Collaboration A. Dumêtre (URMITE)
Resistance to physical and chemical degradation is essential for the perpetuation of the life cycle of environmental microbial pathogens. In the intracellular parasite Toxoplasma gondii, this function is served by the oocyst, the only stage of the parasite structurally equipped to survive in harsh environments. Over the last few years, oocyst-related infections in humans and other warm-blooded animals worldwide have been increasingly reported as more prevalent and severe than previously thought. Infections lead to possible deleterious ocular and neurological complications, and even death. The Toxoplasma oocyst wall is the key structure that helps the parasite to survive to different environmental conditions and disinfectants and allow successful infection of the host. The bilayered oocyst wall acts as a primary barrier to physical and chemical external attacks as long as its complex polymeric organization is perfectly maintained. Upon ingestion with water or food, the Toxoplasma oocyst travels rapidly in the host digestive tract down to the small intestine. These walls have then to open or be opened in the host digestive tract in order to release the infective sporozoites. These processes have been recognized to likely involve physical (mechanical) stimuli (of unknown nature) in conjunction with the action of digestive enzymes and biliary salts.

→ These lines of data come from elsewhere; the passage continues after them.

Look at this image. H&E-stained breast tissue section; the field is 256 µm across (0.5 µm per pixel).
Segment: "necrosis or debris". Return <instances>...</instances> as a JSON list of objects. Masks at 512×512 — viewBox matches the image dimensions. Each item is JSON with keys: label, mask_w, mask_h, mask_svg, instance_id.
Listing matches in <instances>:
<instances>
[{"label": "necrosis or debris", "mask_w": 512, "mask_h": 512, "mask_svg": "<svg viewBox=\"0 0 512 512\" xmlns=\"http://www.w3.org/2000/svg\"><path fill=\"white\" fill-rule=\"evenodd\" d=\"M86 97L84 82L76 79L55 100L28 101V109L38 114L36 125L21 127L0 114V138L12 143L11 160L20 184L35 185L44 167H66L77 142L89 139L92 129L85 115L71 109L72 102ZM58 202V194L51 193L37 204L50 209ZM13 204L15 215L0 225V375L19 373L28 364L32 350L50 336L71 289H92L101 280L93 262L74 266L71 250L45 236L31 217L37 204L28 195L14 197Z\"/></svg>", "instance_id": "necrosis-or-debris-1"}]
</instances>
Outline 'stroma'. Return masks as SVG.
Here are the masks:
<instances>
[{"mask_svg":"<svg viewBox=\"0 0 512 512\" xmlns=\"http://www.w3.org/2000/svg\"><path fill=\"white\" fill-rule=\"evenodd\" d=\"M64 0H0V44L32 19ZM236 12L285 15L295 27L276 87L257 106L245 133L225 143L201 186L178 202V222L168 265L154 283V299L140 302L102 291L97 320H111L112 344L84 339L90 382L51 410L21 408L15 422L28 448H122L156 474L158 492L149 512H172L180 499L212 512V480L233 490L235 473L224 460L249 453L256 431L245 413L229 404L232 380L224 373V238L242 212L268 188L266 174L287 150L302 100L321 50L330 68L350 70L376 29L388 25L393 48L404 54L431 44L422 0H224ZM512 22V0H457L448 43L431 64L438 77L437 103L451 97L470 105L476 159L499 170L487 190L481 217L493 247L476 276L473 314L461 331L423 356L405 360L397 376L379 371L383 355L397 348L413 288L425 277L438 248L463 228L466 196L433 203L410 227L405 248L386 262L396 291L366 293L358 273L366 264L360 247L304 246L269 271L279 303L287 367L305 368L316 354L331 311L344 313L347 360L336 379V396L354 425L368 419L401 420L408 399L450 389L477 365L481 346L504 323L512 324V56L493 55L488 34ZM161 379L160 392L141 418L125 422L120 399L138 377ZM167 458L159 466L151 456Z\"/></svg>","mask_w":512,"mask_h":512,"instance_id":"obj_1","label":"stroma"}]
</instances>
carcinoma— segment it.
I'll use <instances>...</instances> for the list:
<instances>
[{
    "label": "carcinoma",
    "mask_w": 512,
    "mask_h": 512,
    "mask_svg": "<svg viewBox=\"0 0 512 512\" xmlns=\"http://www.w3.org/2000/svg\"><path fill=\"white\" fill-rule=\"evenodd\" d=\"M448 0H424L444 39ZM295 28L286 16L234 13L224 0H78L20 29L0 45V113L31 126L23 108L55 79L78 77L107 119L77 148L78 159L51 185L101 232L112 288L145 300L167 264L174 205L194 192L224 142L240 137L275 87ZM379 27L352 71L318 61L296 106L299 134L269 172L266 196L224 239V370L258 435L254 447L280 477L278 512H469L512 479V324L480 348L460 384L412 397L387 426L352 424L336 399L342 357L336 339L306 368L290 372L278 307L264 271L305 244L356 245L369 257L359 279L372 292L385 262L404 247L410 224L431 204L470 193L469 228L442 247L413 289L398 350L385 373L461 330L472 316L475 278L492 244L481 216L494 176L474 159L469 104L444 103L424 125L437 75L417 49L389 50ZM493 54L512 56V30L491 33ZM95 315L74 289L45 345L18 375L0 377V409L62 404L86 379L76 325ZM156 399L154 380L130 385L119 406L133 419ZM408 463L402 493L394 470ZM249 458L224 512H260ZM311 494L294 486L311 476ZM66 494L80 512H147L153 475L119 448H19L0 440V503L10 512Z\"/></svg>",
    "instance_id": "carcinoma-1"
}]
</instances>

In this context, addressing the structure and chemistry of the Toxoplasma oocyst wall, in terms of mechanics and adhesion, is a crucial prerequisite to better understand the oocyst dynamics inside the host. Using AFM, EM and fluorescence microscopy, we have characterized the structure, mechanics and adhesion of oocysts and the effect of common disinfectants and thermal treatment on this compartiment (Dumêtre et al. PNAS 2013). We complemented this study by designing microfabricated 10 µm-sized PDMS wells to mechanically trap the oocysts in order to be able to press on them with higher forces, in order to document the breakout forces. Aside, we performed quantifications of sporocyst mechanics and found that its wall possesses a hardness comparable to the one of the oocyst wall, which is supported by our EM imaging of the structures that shows that they are quite similar in structure and thickness.
Interestingly, the T. gondii oocysts are also infective following parenteral inoculation (e.g. through dermal injection in mice) suggesting that a contact between the host digestive microenvironment and the oocyst is not the one and only route for opening its walls. Finally, how the oocyst and sporocyst walls are processed far from the intestine, and by which mechanism(s), is currently unknown. Our hypothesis is that wall opening could be linked to the processing of the oocyst by professional phagocytic cells such as macrophages. We started to investigate using micropipette manipulations, optical and fluorescence microscopy the dynamics of the interaction of macrophages and oocysts, and observed that, indeed, macrophages are able to recognize non opsonized oocysts and to ingest them, ultimately rupturing the oocyst wall layer (Freppel et al. Sci. Rep. 2016)
We are currently complementing our study by (a) studying the mechanics of sporocyst walls, treated or not with disifectants, (b) evaluating the effect of disinfectants and thermal treatments on the process of phagocytosis of oocysts by macrophages, (c) studying the effects of gastric-like conditions and (c) interfering with different elements of the cytoskeleton that are at play in the engulfment processes. We are extending this type of study to the interaction of other pathogens with macrophages, such as yeasts, fungi and other coccidian such as Cryptosporidium spp.
See also : https://toxophysics.wordpress.com/
Parasite-host cell interaction via production of parasite-derived extracellular Vesicles
Extracellular vesicles (EVs) have been isolated from nearly all cell type ranging from prokaryote to unicellular eukaryote and multicellular eukaryotic systems. Secretion of such vesicular carriers by living cells has emerged as a specific and universal mechanism for intercellular communication across all domains of life. EVs allow the transfer of information between producing and target recipient cells via the packaging and subsequent delivery of their molecular cargo. The exosomes (30-100 nm) are specifically secreted by eukaryotic cells, they originate from the endocytic pathway and are released upon exocytosis of multivesicular bodies. The ectosomes (0.1- 1 mm) are ubiquitous vesicles formed through the direct budding of the plasma membrane and shed into the extracellular space.
Recent insights into the biology of parasitic eukaryotes-derived EVs show that these vesicular vehicle constitute potent element for host-pathogen communication and host manipulation, thus playing a critical role in parasite infectivity and pathogenicity (Szempruch, Nature reviews microbiology, 2016). Leishmania promastigotes parasites release EV first defined as exosomes in 2010 during parasite culture in vitro, within host cell following infection (Silverman JM et al 2010, Hassani 2014; Silverman and Reiner 2011a) and in the sand fly midgut (Diniz Atayde et al 2015). Our goal is to investigate the impact of Leishmania secreted vesicular devices on i) parasite host cell mechanics and functions and ii) the immunoregulation of parasite-specific T cells.